Lato cliente sia Skype che Zoom devono essere installati sul pc o smartphone, mentre Google Meet necessita di essere scaricato su smartphone android più vecchi di un paio di anni, altrimenti lo trovate già installato e va soltanto configurato, altrimenti se utilizzano un iPhone basta scaricarlo e configurarlo.

 

Configurazione consigliata

La configurazione consigliata ci porta all’utilizzo di di Google Hangouts oppure di Zoom Professional.

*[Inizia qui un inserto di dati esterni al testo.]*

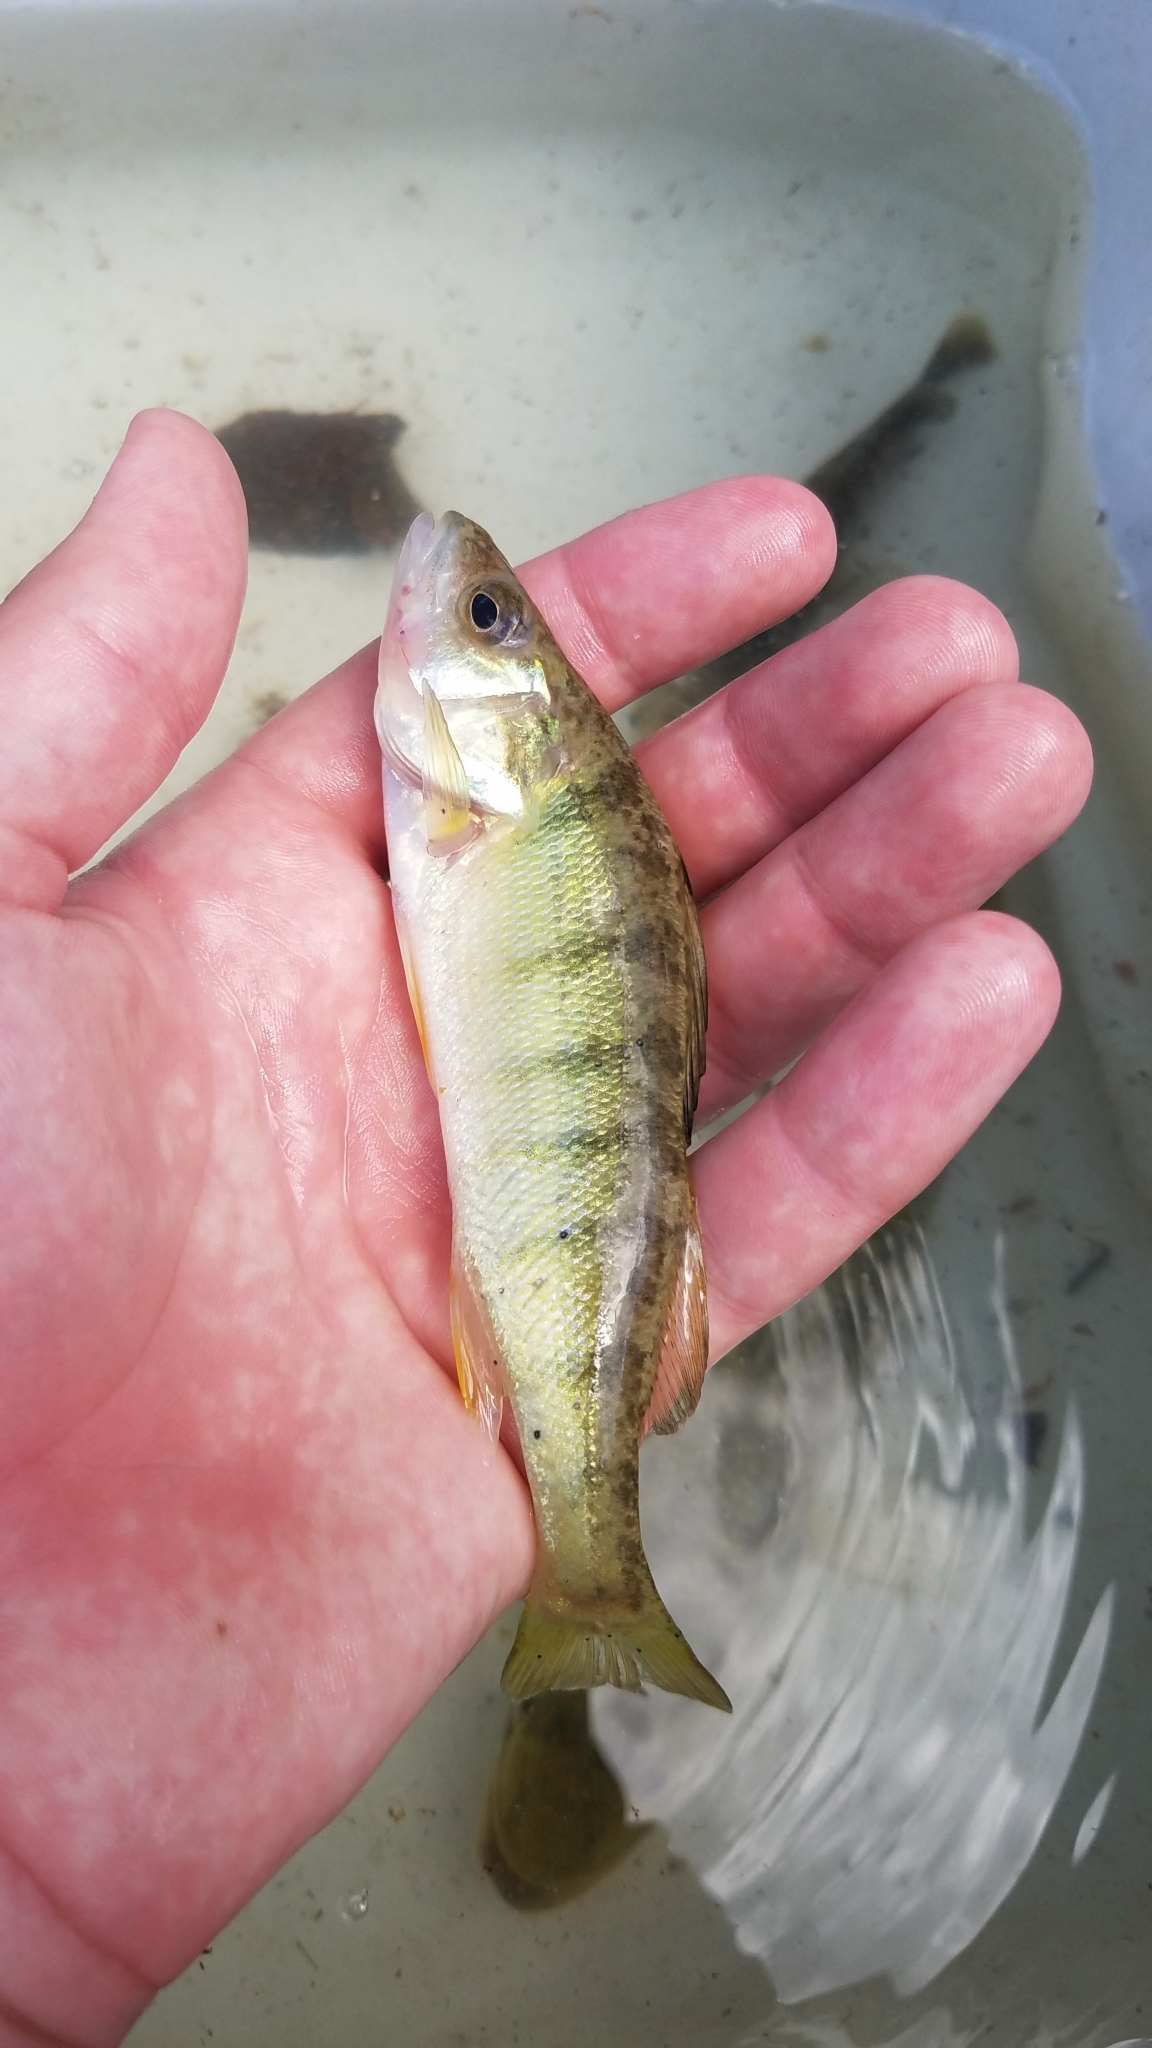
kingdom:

Hanno entrambi la possibilità di eseguire Video conference con più di 4 partecipanti per volta, ma l’enorme differenza la fa Hangouts con la possibilità di invitare e quindi di partecipare ad una videochiamata semplicemente cliccando su un link generato al momento. Hangouts è inserito nell’abbonamento G-Suite di Google del costo di circa 5€/mese, Zoom circa 14€/mese.

 

Bene, abbiamo in questo secondo articolo visto una prima parte delle attrezzature necessarie a svolgere il nostro lavoro da casa, in (fa figo dirlo all’americana maniera) smart working. Nel prossimo articolo tratteremo i punti 3 e 4, ovvero inerenti l’utilizzo di software gestionali e pagamenti online con annessa fatturazione.